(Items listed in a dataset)
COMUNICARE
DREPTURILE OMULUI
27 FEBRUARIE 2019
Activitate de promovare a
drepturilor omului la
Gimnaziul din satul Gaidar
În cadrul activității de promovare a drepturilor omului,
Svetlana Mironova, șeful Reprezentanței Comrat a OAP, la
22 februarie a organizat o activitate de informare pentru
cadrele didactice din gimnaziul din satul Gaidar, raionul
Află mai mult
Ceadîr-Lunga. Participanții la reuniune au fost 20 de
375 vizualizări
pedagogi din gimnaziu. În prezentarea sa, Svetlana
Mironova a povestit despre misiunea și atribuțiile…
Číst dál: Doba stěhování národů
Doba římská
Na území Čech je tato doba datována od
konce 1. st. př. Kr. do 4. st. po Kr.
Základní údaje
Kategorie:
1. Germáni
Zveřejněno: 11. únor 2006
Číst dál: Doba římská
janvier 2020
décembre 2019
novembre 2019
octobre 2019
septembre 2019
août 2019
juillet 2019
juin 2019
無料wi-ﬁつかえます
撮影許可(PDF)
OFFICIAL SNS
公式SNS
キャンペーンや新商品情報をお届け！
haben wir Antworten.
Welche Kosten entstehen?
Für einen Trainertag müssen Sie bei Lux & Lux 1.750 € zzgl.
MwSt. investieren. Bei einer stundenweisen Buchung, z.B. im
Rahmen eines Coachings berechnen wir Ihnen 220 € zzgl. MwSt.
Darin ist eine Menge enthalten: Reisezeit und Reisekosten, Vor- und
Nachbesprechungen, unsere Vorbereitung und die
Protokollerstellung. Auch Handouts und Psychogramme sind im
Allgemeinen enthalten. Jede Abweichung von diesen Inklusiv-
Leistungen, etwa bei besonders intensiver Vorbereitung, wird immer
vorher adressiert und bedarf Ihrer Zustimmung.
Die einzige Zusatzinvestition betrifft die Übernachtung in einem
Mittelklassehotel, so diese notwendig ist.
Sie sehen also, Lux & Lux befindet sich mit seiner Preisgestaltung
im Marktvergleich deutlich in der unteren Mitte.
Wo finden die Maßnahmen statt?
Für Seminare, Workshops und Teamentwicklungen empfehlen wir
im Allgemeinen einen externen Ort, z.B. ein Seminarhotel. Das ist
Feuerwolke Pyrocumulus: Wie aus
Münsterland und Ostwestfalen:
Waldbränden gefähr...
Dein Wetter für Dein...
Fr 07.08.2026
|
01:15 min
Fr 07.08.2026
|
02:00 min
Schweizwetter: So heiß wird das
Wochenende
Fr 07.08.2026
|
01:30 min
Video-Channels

▶ **WHAT IS EXPECTED**
Give the count of lines in the entries above that hold the word "Mironova", with no other words.

▶ **SOLUTION TO THE PROBLEM**
2